If you had to single out one single act that encapsulated all of pop music of the late-'60s and early-'70s, you'd be hard pressed to find a better option than the 5th Dimension. The Los Angeles–born quintet were a psychedelic soul sensation with adult sophistication. They bridged musical gaps, generational gaps and racial gaps with their baroque, breezy and harmonic songs. It's no wonder the 5th Dimension is a staple of our MeTV FM radio station.

Formed in 1965, the group lasted in its original incarnation until 1975, releasing 10 studio albums in 10 years. Today, the band remains criminally underrated by critics. Here are a handful of key cuts that demonstrate the musical and cultural importance of the 5th Dimension.

1

"Go Where You Wanna Go"

The fivesome originally called itself the Versatiles, which recalled a doo-wop era that was beginning to feel ancient in fast-advancing 1965. They submitted a demo tape to Motown, who swiftly rejected the act. The record label that branded itself "The Sound of Young America" found the band too square — a label it would constantly strive to shake. Johnny Rivers, however, heard promise and signed the Versatiles to his Soul City label, under the condition they change that name. Their first single flopped, but this cover of a tune by the Mamas & The Papas broke into the Top 20 and made the 5th Dimension stars.

Image: Soul City Records / Discogs

2

"Up, Up and Away"

This lush and airy slice of sunshine pop soared with its magic-carpet orchestration and dreamy falsettos. TWA adapted the song to create its memorable jingle and commercial campaign, using session musicians and anonymous singers. Upset at their replacements, the 5th Dimension sued the airline. The band lost the case, as the court noted, "Prior to producing the commercials the defendants acquired a license to use the copyrighted music, lyrics, and arrangement of 'Up, Up and Away' from Johnny Rivers Music." You can't win 'em all.

Image: Liberty Records / Discogs

3

"Stoned Soul Picnic"

One of the 5th Dimension's most fruitful relationships was with budding songwriter Laura Nyro. The group was constantly covering critical darlings and taking others' songs to new popular heights. That probably led to some of the snobbery surrounding the band. 5D covered wonderful Nyro tunes like "Stoned Soul Picnic," "Sweet Blindness," "Wedding Bell Blues," "Blowin' Away" and "Save the Country." The first became the title track of the band's third album, released in 1968. Don't ask what "surry down" means. Nyro herself admits she simply made up the term. The group would also cover notable bards Jimmy Webb and Burt Bacharach.

Image: Liberty Records / Discogs

4

"Medley: Aquarius/Let the Sunshine In (The Flesh Failures)"

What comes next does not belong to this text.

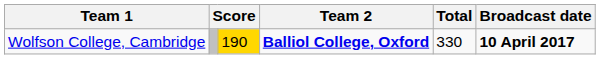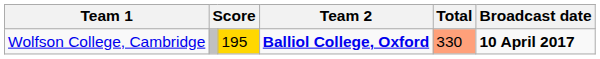Wolfson College, Cambridge | column 3: 190 -> 195
Wolfson College, Cambridge | Total: no background -> lightsalmon background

Now synonymous with the hippie movement, the original "Aquarius" is more legitimately psychedelic than you remember. Just look at that full song title. The two songs were written for the zeitgeisty musical Hair, and together became the song of spring 1969. The musical backing was performed by the famous Wrecking Crew, the same brilliant players on the Beach Boys' Pet Sounds. It topped the charts for six straight weeks. Broadway, gospel, rock, funk — it's all in here.

Image: Liberty Records / Discogs

5

"The Declaration"

Throughout its original lifespan, the band struggled to shake its image of being too establishment, too ersatz. Playing a show for Richard Nixon at the White House in 1970 only stoked the band's anti-establishment critics. However, Florence LaRue, the only remaining original member still touring under the name, noted, “It was an honour to perform for the president of the United States, [but he] wasn’t necessarily the president of our choice.” To underline its political stance, the 5th Dimension sang its cry for equality, "The Declaration," for the President. The song features a soulful singing of the Preamble from the Declaration of Independence. As dry as that sounds, it works.